## What is needed
Copy everything from the start of the records down to the line containing "promovendo a internacionalização do", replacing "Parcerias" with "Colaborações" and leaving the rest unchanged.

── Listed records ──

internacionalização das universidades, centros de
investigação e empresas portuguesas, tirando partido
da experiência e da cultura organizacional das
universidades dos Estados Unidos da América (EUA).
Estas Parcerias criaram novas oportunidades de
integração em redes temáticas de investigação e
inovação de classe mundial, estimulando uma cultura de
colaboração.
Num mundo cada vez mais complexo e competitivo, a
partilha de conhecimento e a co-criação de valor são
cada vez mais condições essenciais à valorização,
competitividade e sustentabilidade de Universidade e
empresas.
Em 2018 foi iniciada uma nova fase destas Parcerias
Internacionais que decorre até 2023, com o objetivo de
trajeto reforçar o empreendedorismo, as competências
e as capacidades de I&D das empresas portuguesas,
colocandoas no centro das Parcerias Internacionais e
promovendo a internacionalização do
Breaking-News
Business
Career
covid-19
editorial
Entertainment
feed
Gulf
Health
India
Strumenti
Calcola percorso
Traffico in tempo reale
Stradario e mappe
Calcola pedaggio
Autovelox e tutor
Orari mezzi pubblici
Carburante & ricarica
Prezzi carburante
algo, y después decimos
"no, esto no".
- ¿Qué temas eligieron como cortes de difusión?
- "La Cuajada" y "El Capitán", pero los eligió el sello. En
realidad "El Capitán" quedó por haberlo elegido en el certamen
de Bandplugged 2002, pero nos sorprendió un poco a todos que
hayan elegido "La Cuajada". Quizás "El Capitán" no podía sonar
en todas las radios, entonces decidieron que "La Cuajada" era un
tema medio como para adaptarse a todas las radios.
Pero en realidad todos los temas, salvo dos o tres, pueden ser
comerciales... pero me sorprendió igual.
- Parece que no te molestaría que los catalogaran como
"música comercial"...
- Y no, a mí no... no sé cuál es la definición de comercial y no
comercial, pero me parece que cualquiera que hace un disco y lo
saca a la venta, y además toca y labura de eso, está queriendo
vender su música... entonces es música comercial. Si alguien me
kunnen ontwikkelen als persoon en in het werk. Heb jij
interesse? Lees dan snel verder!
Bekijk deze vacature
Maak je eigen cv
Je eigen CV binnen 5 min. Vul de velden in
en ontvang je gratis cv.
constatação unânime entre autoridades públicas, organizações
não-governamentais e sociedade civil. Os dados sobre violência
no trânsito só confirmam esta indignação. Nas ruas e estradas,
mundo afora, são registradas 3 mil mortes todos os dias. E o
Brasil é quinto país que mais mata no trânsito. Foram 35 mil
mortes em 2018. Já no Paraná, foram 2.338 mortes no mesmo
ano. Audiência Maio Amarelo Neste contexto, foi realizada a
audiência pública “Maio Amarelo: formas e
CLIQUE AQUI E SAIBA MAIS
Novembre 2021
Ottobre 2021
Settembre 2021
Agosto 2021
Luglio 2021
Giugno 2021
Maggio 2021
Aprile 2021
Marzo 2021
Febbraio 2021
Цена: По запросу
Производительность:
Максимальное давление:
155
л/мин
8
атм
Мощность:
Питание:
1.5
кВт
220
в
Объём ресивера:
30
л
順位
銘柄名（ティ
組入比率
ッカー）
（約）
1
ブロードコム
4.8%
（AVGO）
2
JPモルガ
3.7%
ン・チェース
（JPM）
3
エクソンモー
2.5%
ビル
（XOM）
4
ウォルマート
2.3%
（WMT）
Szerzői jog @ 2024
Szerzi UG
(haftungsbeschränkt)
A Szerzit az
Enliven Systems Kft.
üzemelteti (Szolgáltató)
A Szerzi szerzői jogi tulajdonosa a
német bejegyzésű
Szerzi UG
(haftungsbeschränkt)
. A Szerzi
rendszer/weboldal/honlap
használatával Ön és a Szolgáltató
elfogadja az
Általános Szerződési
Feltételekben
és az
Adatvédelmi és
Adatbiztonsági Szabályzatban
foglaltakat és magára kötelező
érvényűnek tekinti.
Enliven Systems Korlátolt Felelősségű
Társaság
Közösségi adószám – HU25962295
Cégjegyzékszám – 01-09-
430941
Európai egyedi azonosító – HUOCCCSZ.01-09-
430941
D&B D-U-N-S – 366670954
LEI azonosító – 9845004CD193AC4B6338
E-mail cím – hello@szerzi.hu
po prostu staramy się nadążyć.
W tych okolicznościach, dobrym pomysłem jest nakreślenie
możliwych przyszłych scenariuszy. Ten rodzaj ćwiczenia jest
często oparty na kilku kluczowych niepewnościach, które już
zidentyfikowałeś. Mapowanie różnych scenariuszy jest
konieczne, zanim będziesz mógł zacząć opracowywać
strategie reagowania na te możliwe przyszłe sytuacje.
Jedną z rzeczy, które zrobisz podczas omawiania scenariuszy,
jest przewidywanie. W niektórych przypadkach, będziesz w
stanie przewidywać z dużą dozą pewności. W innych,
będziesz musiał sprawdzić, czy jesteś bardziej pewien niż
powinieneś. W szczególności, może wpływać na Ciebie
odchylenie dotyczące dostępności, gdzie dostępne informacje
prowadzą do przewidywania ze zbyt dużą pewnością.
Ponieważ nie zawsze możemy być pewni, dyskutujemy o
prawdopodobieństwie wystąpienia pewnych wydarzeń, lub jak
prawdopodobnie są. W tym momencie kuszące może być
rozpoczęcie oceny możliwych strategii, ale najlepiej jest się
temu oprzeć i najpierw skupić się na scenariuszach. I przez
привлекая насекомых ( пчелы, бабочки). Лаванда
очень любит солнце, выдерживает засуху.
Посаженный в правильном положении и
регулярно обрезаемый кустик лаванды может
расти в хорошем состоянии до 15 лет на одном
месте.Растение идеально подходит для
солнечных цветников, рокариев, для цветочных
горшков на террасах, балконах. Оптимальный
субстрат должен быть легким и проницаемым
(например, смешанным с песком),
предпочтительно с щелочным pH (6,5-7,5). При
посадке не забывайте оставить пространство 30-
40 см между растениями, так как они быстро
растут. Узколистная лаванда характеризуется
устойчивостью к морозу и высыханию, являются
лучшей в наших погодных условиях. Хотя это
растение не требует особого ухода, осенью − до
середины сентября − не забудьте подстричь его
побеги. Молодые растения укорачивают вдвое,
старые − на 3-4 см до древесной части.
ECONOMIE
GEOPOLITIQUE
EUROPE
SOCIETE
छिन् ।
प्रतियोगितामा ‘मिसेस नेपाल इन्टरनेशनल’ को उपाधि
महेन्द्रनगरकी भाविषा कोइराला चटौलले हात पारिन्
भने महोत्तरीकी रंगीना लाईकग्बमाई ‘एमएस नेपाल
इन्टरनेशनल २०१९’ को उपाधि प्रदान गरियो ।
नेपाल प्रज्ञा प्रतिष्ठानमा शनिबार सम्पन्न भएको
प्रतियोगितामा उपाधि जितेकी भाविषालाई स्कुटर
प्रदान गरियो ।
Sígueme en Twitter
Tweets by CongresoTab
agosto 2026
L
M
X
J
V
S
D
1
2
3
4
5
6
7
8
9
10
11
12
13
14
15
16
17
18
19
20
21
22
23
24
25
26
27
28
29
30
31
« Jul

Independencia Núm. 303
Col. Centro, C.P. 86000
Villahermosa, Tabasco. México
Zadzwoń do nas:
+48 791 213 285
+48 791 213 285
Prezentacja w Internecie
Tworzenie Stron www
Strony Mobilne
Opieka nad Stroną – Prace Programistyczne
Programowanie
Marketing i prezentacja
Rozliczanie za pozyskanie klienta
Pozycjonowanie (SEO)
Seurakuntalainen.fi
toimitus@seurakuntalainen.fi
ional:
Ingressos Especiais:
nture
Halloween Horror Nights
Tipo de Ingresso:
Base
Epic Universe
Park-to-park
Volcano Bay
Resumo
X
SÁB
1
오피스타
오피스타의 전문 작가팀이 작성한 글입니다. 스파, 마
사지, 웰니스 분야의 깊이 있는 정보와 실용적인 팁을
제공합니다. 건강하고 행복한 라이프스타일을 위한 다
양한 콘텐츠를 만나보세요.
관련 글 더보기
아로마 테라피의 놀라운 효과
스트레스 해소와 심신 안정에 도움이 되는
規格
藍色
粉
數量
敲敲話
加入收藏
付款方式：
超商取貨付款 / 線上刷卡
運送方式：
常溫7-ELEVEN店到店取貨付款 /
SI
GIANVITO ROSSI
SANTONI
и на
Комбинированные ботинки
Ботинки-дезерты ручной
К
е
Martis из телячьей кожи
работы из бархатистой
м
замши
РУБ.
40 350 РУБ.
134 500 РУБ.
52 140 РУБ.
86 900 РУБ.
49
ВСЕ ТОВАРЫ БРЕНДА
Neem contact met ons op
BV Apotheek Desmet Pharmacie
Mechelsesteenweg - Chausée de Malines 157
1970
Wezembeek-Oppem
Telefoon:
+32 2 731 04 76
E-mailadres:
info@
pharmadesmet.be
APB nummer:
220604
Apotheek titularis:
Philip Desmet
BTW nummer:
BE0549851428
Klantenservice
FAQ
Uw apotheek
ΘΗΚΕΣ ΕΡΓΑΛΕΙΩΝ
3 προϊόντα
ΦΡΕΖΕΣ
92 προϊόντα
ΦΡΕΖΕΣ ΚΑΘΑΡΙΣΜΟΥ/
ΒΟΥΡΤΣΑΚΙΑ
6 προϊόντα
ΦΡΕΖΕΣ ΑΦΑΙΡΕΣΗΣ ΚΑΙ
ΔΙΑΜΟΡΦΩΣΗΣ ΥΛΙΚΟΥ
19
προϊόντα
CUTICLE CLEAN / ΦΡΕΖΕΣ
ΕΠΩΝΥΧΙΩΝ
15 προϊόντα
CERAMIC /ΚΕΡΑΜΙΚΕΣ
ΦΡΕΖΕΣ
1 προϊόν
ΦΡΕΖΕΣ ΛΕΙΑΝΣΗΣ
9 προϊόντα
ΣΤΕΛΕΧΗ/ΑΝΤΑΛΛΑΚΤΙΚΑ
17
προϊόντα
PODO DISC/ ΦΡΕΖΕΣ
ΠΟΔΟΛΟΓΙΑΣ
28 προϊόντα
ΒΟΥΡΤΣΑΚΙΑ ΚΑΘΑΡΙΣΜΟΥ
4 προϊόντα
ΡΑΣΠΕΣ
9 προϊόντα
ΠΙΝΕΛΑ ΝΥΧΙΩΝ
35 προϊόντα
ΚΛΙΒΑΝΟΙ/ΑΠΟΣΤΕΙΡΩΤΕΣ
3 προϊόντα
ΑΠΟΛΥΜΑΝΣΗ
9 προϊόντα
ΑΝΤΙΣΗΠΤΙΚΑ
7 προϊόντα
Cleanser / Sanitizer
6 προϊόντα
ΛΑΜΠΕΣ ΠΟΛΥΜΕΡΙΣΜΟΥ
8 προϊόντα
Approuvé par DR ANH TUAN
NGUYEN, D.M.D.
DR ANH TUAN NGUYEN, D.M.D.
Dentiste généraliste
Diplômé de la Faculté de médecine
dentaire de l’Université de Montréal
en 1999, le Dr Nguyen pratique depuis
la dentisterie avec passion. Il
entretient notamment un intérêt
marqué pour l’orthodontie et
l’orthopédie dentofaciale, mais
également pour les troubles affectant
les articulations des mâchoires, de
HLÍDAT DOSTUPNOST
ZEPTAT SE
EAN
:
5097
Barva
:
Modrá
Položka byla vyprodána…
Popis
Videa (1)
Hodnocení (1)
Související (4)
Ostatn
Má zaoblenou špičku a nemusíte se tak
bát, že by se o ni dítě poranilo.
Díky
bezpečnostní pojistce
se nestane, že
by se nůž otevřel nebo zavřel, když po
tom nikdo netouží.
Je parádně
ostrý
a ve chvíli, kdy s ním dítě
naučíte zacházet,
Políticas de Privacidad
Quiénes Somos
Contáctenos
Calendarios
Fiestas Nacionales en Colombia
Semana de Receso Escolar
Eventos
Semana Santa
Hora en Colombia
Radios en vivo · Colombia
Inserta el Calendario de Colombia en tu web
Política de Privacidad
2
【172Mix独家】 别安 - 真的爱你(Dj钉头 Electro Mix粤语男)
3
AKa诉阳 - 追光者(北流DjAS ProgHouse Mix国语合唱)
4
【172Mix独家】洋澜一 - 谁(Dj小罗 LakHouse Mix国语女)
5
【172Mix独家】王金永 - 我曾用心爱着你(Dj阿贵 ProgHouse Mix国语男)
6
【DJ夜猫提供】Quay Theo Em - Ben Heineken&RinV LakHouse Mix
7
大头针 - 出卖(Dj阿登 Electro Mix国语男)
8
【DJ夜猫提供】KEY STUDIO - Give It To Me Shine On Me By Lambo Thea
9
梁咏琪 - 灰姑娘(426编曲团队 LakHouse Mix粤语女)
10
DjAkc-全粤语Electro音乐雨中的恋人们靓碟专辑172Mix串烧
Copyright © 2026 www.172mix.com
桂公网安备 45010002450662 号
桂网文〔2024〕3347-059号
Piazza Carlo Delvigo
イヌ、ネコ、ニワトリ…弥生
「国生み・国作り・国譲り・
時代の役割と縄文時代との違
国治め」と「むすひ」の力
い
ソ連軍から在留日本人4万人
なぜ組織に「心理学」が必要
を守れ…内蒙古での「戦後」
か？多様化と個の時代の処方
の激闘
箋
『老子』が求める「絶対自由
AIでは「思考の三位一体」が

───

## Result
internacionalização das universidades, centros de
investigação e empresas portuguesas, tirando partido
da experiência e da cultura organizacional das
universidades dos Estados Unidos da América (EUA).
Estas Colaborações criaram novas oportunidades de
integração em redes temáticas de investigação e
inovação de classe mundial, estimulando uma cultura de
colaboração.
Num mundo cada vez mais complexo e competitivo, a
partilha de conhecimento e a co-criação de valor são
cada vez mais condições essenciais à valorização,
competitividade e sustentabilidade de Universidade e
empresas.
Em 2018 foi iniciada uma nova fase destas Colaborações
Internacionais que decorre até 2023, com o objetivo de
trajeto reforçar o empreendedorismo, as competências
e as capacidades de I&D das empresas portuguesas,
colocandoas no centro das Colaborações Internacionais e
promovendo a internacionalização do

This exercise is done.